• **Stated goal**: Reproduce the items below word for word. Cover the stretch from the line containing "family: Rubiaceae" through the end of the items.

Stored dataset items
**********

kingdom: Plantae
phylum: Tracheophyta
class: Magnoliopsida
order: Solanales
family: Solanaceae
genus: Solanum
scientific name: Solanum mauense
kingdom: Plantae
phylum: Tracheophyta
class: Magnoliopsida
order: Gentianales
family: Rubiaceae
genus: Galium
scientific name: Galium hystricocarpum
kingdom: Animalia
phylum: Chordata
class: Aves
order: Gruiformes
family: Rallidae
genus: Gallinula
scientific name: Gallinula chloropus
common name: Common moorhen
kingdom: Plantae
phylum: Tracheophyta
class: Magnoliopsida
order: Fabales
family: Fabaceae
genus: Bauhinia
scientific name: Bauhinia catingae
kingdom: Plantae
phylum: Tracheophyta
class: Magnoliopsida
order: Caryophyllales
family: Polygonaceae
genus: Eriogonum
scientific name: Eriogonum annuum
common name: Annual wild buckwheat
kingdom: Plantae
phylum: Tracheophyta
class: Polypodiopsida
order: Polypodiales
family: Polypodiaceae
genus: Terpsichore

**********

• **Written response**:
family: Rubiaceae
genus: Galium
scientific name: Galium hystricocarpum
kingdom: Animalia
phylum: Chordata
class: Aves
order: Gruiformes
family: Rallidae
genus: Gallinula
scientific name: Gallinula chloropus
common name: Common moorhen
kingdom: Plantae
phylum: Tracheophyta
class: Magnoliopsida
order: Fabales
family: Fabaceae
genus: Bauhinia
scientific name: Bauhinia catingae
kingdom: Plantae
phylum: Tracheophyta
class: Magnoliopsida
order: Caryophyllales
family: Polygonaceae
genus: Eriogonum
scientific name: Eriogonum annuum
common name: Annual wild buckwheat
kingdom: Plantae
phylum: Tracheophyta
class: Polypodiopsida
order: Polypodiales
family: Polypodiaceae
genus: Terpsichore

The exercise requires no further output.